***** Information given *****

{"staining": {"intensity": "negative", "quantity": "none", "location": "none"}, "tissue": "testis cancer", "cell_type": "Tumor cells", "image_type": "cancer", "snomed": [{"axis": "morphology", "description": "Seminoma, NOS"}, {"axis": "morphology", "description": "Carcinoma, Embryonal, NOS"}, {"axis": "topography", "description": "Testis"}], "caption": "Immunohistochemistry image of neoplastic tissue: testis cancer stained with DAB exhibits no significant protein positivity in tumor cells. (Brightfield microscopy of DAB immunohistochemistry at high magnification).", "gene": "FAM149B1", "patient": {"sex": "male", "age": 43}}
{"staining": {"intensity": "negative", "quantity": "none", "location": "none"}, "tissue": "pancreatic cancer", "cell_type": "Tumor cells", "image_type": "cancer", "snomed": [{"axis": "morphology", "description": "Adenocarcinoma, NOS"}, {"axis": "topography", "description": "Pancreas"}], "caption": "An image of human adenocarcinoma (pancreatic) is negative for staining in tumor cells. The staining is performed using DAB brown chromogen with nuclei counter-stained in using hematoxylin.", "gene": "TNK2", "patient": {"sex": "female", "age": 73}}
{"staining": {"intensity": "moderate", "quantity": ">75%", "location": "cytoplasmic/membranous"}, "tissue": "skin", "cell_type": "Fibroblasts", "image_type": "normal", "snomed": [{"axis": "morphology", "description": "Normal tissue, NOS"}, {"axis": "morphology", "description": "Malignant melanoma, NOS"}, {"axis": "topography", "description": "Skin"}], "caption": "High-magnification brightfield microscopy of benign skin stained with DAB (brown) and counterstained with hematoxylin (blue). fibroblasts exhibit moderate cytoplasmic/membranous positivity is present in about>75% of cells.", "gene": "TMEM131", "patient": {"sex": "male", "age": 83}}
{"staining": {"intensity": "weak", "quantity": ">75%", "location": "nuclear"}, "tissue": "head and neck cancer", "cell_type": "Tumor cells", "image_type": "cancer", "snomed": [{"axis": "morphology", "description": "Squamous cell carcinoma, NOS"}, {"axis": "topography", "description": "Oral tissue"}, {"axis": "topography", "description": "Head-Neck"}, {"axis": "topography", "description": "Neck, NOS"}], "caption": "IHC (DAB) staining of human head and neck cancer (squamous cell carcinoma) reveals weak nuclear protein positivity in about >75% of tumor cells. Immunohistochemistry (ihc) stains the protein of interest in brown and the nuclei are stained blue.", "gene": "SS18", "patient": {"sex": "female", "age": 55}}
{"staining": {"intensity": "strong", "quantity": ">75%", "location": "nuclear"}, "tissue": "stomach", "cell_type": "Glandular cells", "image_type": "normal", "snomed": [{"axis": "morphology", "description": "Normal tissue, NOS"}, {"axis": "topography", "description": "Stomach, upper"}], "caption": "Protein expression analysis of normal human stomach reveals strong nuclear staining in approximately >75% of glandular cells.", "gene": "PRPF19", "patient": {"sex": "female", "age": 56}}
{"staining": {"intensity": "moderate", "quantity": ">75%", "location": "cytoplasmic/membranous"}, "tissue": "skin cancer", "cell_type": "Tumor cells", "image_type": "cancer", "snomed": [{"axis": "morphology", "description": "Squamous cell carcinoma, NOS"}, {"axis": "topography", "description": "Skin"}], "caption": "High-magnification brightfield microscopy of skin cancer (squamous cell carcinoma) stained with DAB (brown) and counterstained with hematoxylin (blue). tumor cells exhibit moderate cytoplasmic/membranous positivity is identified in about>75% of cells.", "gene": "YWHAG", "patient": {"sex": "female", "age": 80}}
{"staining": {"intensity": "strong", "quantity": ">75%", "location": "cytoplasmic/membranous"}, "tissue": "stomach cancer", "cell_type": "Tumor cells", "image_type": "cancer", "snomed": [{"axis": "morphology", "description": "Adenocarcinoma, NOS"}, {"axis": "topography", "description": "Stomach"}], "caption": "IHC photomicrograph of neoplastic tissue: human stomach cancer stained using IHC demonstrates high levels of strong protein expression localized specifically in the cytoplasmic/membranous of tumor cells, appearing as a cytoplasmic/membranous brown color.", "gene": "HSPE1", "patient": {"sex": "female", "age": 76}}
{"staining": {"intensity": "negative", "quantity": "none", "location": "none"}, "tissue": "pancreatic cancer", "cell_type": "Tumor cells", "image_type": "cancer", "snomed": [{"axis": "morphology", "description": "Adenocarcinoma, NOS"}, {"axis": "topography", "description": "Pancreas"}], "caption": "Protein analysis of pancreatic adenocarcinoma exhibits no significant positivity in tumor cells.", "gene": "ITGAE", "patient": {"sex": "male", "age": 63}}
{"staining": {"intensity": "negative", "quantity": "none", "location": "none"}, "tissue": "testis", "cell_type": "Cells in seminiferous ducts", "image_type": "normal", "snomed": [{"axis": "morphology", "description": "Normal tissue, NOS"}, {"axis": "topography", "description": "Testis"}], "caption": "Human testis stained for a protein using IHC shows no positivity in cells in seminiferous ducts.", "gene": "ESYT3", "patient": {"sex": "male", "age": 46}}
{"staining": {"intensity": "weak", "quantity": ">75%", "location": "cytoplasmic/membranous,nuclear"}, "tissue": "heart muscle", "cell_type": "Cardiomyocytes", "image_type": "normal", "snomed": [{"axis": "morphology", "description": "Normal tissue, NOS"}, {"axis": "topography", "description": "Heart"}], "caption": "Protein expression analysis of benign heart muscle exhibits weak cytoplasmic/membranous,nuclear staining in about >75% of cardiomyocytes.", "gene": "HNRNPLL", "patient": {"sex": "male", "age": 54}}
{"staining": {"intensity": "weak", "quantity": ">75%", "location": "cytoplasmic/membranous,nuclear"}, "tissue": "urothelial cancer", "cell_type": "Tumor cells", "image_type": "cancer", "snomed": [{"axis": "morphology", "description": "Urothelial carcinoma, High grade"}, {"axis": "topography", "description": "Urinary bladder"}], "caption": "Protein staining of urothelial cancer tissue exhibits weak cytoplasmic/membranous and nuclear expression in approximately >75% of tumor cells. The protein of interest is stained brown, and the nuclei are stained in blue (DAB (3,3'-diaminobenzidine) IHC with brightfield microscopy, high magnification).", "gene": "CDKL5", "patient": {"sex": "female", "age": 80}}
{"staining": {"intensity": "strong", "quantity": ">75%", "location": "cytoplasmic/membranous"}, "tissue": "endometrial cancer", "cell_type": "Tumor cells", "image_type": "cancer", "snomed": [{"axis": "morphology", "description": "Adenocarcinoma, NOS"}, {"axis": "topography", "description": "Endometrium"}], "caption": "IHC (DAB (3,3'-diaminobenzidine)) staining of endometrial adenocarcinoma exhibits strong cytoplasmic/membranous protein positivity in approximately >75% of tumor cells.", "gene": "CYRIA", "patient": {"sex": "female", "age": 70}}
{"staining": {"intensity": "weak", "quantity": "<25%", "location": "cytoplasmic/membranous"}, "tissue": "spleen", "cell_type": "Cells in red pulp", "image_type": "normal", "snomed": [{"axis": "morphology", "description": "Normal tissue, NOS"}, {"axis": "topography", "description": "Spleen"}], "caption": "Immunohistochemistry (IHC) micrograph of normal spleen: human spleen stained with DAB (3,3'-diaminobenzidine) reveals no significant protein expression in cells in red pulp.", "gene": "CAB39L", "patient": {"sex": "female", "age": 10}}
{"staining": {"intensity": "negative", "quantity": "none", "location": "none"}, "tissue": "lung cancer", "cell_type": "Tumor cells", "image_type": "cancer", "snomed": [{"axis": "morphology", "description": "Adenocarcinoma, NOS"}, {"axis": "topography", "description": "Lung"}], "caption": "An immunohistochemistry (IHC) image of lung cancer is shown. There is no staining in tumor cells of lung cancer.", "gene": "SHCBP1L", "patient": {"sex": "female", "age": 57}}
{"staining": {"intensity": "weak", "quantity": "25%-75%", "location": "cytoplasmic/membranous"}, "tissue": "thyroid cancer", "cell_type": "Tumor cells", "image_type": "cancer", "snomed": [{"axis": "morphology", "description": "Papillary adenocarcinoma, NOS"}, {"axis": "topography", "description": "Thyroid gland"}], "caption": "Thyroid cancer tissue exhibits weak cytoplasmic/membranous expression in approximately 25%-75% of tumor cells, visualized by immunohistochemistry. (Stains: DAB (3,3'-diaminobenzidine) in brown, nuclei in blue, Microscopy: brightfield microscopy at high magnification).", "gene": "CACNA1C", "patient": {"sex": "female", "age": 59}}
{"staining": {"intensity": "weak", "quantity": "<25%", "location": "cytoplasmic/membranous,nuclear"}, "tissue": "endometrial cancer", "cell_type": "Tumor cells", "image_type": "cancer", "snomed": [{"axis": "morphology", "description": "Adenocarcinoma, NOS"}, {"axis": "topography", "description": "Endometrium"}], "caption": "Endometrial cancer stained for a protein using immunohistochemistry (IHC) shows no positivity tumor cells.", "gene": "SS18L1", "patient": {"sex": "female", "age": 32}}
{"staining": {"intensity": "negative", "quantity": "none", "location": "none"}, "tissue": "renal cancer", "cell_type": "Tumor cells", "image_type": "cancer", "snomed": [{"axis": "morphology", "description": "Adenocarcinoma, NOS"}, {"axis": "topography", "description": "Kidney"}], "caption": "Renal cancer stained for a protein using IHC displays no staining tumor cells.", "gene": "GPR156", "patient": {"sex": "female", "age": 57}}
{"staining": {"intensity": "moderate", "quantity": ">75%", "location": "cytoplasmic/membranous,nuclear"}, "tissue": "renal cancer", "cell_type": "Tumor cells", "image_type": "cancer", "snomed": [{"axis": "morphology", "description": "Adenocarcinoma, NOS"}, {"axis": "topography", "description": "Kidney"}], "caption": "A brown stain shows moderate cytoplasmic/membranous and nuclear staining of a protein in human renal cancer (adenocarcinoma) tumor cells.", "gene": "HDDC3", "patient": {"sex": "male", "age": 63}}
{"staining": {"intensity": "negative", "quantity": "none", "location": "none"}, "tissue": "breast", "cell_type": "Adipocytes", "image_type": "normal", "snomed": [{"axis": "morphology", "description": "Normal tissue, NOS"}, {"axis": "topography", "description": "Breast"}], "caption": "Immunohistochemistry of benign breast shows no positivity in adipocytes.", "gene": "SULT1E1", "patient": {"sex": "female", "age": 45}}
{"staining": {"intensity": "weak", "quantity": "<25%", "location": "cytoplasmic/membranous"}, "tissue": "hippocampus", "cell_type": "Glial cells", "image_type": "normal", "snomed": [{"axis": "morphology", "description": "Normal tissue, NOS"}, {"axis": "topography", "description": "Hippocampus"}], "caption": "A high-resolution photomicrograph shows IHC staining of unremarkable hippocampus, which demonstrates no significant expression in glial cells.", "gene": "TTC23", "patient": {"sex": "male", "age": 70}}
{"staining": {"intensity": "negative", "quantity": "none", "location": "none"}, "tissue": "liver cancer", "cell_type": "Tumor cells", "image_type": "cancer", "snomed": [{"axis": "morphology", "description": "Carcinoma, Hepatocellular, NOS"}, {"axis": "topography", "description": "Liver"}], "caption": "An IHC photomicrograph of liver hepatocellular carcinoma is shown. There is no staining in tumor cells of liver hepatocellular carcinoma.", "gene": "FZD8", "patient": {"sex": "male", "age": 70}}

*****

— What is needed —
Only the lines from the beginning of the listing through the line containing "image of human" are wanted, each restated word for word.

— Response for this exercise —
{"staining": {"intensity": "negative", "quantity": "none", "location": "none"}, "tissue": "testis cancer", "cell_type": "Tumor cells", "image_type": "cancer", "snomed": [{"axis": "morphology", "description": "Seminoma, NOS"}, {"axis": "morphology", "description": "Carcinoma, Embryonal, NOS"}, {"axis": "topography", "description": "Testis"}], "caption": "Immunohistochemistry image of neoplastic tissue: testis cancer stained with DAB exhibits no significant protein positivity in tumor cells. (Brightfield microscopy of DAB immunohistochemistry at high magnification).", "gene": "FAM149B1", "patient": {"sex": "male", "age": 43}}
{"staining": {"intensity": "negative", "quantity": "none", "location": "none"}, "tissue": "pancreatic cancer", "cell_type": "Tumor cells", "image_type": "cancer", "snomed": [{"axis": "morphology", "description": "Adenocarcinoma, NOS"}, {"axis": "topography", "description": "Pancreas"}], "caption": "An image of human adenocarcinoma (pancreatic) is negative for staining in tumor cells. The staining is performed using DAB brown chromogen with nuclei counter-stained in using hematoxylin.", "gene": "TNK2", "patient": {"sex": "female", "age": 73}}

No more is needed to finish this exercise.